About this exercise:
The lines to transcribe begin with the one containing "evergreen tree @ bbox=(161, 22, 178, 63), 39.34" and end with the last line below; reproduce them exactly, without the pictures.

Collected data
______
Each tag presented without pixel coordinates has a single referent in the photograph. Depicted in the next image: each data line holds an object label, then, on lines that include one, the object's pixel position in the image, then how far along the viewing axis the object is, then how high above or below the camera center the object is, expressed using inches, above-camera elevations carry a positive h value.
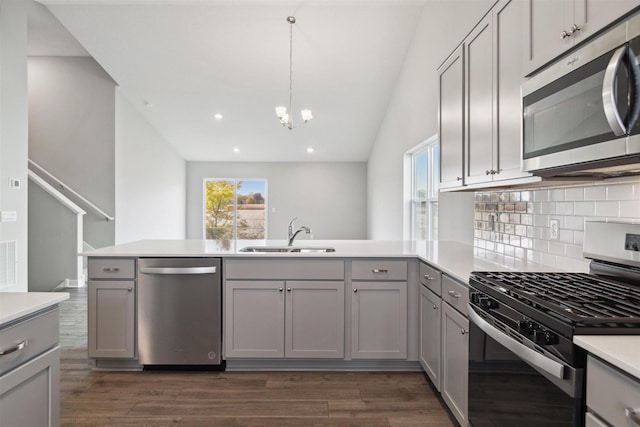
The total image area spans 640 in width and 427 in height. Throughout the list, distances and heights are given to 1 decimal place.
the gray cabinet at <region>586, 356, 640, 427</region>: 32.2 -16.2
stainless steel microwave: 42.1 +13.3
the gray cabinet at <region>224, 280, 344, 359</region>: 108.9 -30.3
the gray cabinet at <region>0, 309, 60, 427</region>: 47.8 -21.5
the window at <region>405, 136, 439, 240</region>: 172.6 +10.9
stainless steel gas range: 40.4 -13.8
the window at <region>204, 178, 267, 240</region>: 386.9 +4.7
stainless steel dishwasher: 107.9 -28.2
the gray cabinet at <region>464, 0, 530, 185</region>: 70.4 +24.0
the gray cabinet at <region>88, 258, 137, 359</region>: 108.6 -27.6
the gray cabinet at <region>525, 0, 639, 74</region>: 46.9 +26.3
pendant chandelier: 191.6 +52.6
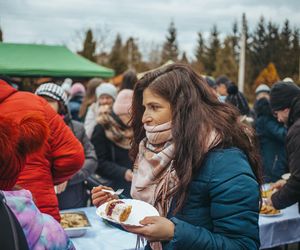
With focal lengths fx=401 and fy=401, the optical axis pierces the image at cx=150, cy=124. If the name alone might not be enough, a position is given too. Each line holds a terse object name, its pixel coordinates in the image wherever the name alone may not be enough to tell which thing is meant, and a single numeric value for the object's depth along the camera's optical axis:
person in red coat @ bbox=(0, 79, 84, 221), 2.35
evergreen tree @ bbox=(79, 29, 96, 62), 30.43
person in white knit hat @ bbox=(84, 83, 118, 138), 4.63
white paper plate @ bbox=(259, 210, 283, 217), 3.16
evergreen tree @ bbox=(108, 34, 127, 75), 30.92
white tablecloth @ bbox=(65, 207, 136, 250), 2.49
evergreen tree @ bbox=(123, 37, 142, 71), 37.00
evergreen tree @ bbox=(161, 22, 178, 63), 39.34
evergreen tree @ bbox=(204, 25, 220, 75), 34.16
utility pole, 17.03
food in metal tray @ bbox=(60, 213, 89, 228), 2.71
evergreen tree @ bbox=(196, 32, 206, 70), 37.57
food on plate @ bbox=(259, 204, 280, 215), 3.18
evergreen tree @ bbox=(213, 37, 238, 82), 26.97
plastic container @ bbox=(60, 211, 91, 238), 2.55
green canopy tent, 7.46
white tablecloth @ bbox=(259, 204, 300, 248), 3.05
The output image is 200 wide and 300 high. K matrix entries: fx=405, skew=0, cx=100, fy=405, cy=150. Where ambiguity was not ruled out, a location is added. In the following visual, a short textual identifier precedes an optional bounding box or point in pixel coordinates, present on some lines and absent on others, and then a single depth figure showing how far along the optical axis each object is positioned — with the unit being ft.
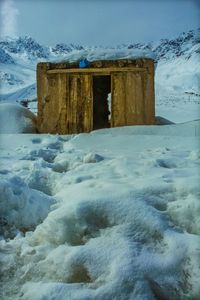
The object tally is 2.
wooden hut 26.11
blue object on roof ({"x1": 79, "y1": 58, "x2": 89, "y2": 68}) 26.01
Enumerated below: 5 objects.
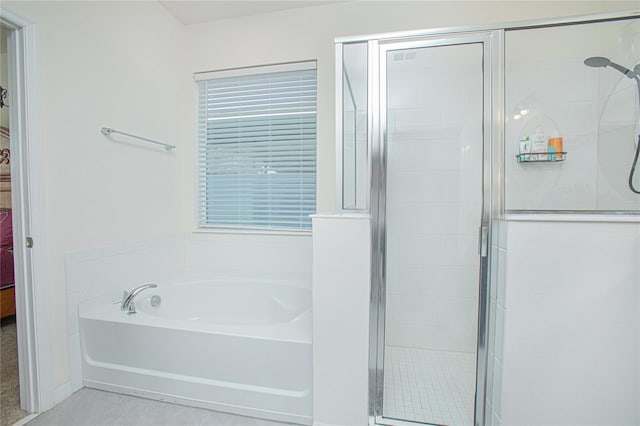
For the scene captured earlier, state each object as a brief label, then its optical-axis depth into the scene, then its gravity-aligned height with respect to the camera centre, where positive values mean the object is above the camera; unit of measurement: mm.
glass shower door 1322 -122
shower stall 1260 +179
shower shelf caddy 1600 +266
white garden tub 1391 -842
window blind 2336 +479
______
Reply:
evergreen tree @ bbox=(161, 22, 178, 63), 39.34
evergreen tree @ bbox=(204, 25, 220, 75), 34.16
utility pole, 17.03
food in metal tray @ bbox=(60, 213, 89, 228), 2.71
evergreen tree @ bbox=(196, 32, 206, 70), 37.57
food on plate @ bbox=(259, 204, 280, 215), 3.18
evergreen tree @ bbox=(213, 37, 238, 82), 26.97
plastic container @ bbox=(60, 211, 91, 238), 2.55
green canopy tent, 7.46
white tablecloth @ bbox=(259, 204, 300, 248), 3.05
The output image is 200 wide and 300 high. K matrix entries: fx=405, skew=0, cx=100, fy=405, cy=150. Where ambiguity was not ruled out, a location is added. In the following visual, a short textual identifier precedes an optional bounding box or point in pixel coordinates, present on some lines and absent on others, and then a single depth figure showing how far along the optical axis each object is positioned — with the unit being ft.
The object tally is 2.
wooden hut 26.11
blue object on roof ({"x1": 79, "y1": 58, "x2": 89, "y2": 68}) 26.01
Enumerated below: 5 objects.
For the scene captured earlier, state each object as a brief label, then its optical-axis depth into the scene, then its gravity-aligned height with respect to the camera centre, where positive values mean the object is above the camera; unit of measurement: mm.
glass shower door 1322 -122
shower stall 1260 +179
shower shelf caddy 1600 +266
white garden tub 1391 -842
window blind 2336 +479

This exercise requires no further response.